If the dates with 3000 or missing years are identical - which from the example shown they appear to be - I suspect something like that may be the issue.
It's also very unlikely a final stored SAS7BDAT file would have an informat of ANYDTDTM, I've usually only see that when PROC IMPORT was used to import data.
@Cruise wrote:
SAS7dbat
@Cruise wrote:
@Reeza, data is given as is. I have no way of knowing underlying value. Looking at the screenshot 01JAN00:00:00:00, I'm tempted to take it as 01, Jan 2000. Would you agree?
Absolutely not. Each datetime width has different rules for display.
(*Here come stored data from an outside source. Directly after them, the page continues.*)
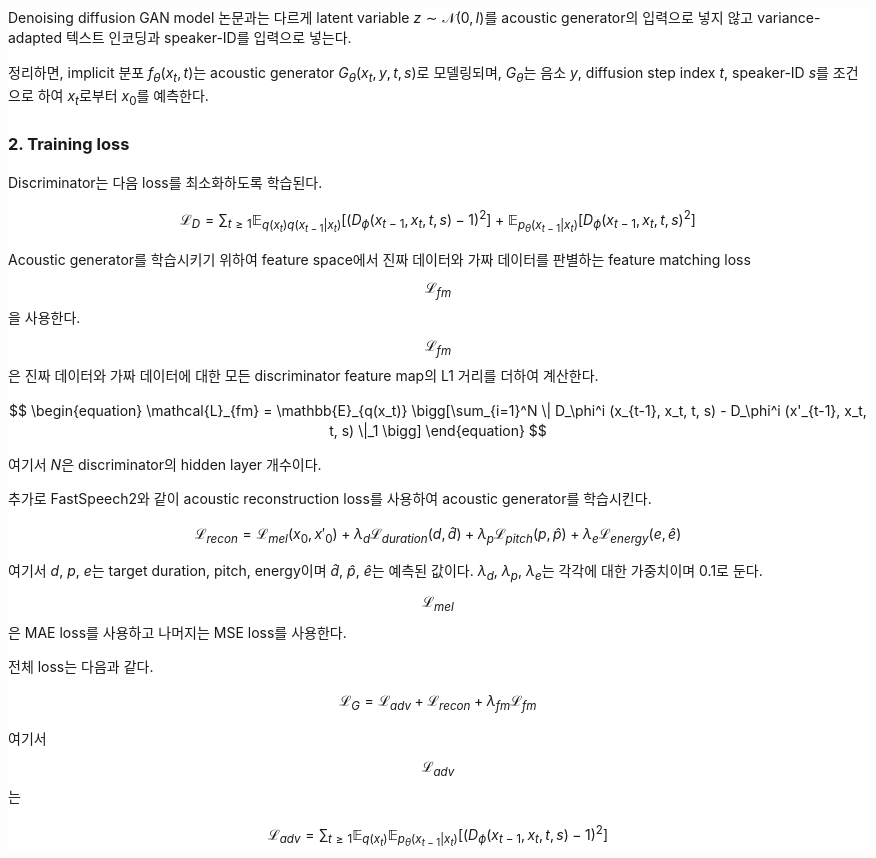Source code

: Denoising diffusion GAN model 논문과는 다르게 latent variable $z \sim \mathcal{N} (0,I)$를 acoustic generator의 입력으로 넣지 않고 variance-adapted 텍스트 인코딩과 speaker-ID를 입력으로 넣는다. 

정리하면, implicit 분포 $f_\theta (x_t, t)$는 acoustic generator $G_\theta (x_t, y, t, s)$로 모델링되며, $G_\theta$는 음소 $y$, diffusion step index $t$, speaker-ID $s$를 조건으로 하여 $x_t$로부터 $x_0$를 예측한다. 

### 2. Training loss
Discriminator는 다음 loss를 최소화하도록 학습된다. 

$$
\begin{equation}
\mathcal{L}_D = \sum_{t \ge 1} \mathbb{E}_{q(x_t) q(x_{t-1} \vert x_t)} [(D_\phi (x_{t-1}, x_t, t, s) - 1)^2] + \mathbb{E}_{p_\theta (x_{t-1} \vert x_t)} [D_\phi (x_{t-1}, x_t, t, s)^2]
\end{equation}
$$

Acoustic generator를 학습시키기 위하여 feature space에서 진짜 데이터와 가짜 데이터를 판별하는 feature matching loss $$\mathcal{L}_{fm}$$을 사용한다. $$\mathcal{L}_{fm}$$은 진짜 데이터와 가짜 데이터에 대한 모든 discriminator feature map의 L1 거리를 더하여 계산한다. 

$$
\begin{equation}
\mathcal{L}_{fm} = \mathbb{E}_{q(x_t)} \bigg[\sum_{i=1}^N \| D_\phi^i (x_{t-1}, x_t, t, s) - D_\phi^i (x'_{t-1}, x_t, t, s) \|_1 \bigg]
\end{equation}
$$

여기서 $N$은 discriminator의 hidden layer 개수이다. 

추가로 FastSpeech2와 같이 acoustic reconstruction loss를 사용하여 acoustic generator를 학습시킨다. 

$$
\begin{equation}
\mathcal{L}_{recon} = \mathcal{L}_{mel} (x_0, x'_0) + \lambda_d \mathcal{L}_{duration} (d, \hat{d}) + \lambda_p \mathcal{L}_{pitch} (p, \hat{p}) + \lambda_e \mathcal{L}_{energy} (e, \hat{e})
\end{equation}
$$

여기서 $d$, $p$, $e$는 target duration, pitch, energy이며 $\hat{d}$, $\hat{p}$, $\hat{e}$는 예측된 값이다. $\lambda_d$, $\lambda_p$, $\lambda_e$는 각각에 대한 가중치이며 0.1로 둔다. $$\mathcal{L}_{mel}$$은 MAE loss를 사용하고 나머지는 MSE loss를 사용한다. 

전체 loss는 다음과 같다.

$$
\begin{equation}
\mathcal{L}_G = \mathcal{L}_{adv} + \mathcal{L}_{recon} + \lambda_{fm} \mathcal{L}_{fm}
\end{equation}
$$

여기서 $$\mathcal{L}_{adv}$$는

$$
\begin{equation}
\mathcal{L}_{adv} = \sum_{t \ge 1} \mathbb{E}_{q(x_t)} \mathbb{E}_{p_\theta (x_{t-1} \vert x_t)} [(D_\phi (x_{t-1}, x_t, t, s) - 1)^2]
\end{equation}
$$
When you use datetime16. it means the year will be displayed as 2 digits, and the last 2 at that.
An example with two different centuries that display with the same "year" and the impact of the specific format chosen.
data example; x = '10Aug2005:00:00:00'dt; y = '10Aug2105:00:00:00'dt; format x y datetime16.; run; proc print; run; proc print; format x y datetime20.; run;
It looks like you have bad data.
It may be because the anydtdte. informat misinterpreted some input values.
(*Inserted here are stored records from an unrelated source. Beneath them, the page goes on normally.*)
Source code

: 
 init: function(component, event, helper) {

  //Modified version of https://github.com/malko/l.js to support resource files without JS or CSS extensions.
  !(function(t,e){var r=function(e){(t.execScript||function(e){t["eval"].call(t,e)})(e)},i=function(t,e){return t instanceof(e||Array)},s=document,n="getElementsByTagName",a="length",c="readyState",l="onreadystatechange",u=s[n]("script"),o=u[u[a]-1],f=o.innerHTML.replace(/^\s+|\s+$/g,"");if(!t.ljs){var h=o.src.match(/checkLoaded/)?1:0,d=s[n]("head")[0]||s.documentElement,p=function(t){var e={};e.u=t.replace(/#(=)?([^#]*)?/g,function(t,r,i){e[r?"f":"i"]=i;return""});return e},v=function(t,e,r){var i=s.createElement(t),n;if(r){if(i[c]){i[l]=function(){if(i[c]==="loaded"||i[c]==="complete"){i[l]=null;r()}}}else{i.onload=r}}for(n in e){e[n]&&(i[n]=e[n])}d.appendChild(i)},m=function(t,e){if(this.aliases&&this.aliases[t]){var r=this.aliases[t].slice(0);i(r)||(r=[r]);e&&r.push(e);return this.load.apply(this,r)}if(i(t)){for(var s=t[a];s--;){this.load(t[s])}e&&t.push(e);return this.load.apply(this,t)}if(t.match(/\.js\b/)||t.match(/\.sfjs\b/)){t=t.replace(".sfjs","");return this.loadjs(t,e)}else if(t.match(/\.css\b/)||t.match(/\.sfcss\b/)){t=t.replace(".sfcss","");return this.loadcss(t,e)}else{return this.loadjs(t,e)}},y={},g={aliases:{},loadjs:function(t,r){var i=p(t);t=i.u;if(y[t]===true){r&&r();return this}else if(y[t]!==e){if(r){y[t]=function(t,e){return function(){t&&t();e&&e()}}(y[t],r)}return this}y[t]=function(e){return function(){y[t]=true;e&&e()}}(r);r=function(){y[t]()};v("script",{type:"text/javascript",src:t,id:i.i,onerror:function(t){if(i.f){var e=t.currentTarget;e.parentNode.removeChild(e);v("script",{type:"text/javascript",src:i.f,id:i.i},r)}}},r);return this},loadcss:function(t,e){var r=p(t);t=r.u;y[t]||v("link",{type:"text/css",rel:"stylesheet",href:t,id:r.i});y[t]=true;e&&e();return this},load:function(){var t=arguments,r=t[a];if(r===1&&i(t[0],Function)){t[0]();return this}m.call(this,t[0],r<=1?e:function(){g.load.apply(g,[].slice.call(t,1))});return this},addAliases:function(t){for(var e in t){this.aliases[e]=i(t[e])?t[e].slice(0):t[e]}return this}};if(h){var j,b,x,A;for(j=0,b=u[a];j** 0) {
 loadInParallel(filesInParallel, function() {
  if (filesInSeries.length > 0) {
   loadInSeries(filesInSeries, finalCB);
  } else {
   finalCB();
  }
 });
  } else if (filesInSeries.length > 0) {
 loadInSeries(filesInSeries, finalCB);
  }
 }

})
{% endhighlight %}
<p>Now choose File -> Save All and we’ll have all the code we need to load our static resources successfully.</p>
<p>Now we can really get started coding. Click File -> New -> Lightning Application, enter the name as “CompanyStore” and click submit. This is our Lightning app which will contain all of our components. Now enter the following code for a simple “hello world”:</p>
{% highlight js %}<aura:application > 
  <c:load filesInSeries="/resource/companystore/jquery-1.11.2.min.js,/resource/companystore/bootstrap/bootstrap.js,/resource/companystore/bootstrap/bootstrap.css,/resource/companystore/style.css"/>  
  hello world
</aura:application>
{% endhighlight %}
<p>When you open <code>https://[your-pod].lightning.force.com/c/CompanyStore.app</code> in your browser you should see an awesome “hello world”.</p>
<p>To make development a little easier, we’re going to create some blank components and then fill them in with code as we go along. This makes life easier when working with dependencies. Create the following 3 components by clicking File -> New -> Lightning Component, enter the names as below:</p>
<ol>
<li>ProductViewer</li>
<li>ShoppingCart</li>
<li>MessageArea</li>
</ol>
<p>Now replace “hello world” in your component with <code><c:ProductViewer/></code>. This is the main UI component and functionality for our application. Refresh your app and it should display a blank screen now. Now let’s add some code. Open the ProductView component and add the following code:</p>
Run this to create an unformatted variable.
data test;
set mydata1;
X=DT;
if ser_year in (2054,2099,3000) then output;
run;
1. How can you have DT missing when you use it so:
ser_date = datepart(dt);
2. It helps because we can see the actual unformatted value.
@ChrisNZcheck this out Chris. Any idea? let me know please
ser_date = datepart(dt);
format ser_date date9.;
ser_year=year(ser_date);
X=ser_date;
if ser_year in (2054,2099,3000) then output;
Show something from the original text file or data source. That is where the "problem" almost certainly comes from.
Preferably identify the records with this odd behavior and find those to display.
Check the records with the wrong years. If you only have 4 unique dates, there's something else going on, which appears to be the case.
@Reeza, which 4 unique dates?
For all the records with the years that seem weird, run a proc freq and see how many unique dates you have. If it's only 3 or 4 unique dates causing issues with the years, I suspect it's not the correct dates, but someone doing something weird with the data like I originally mentioned.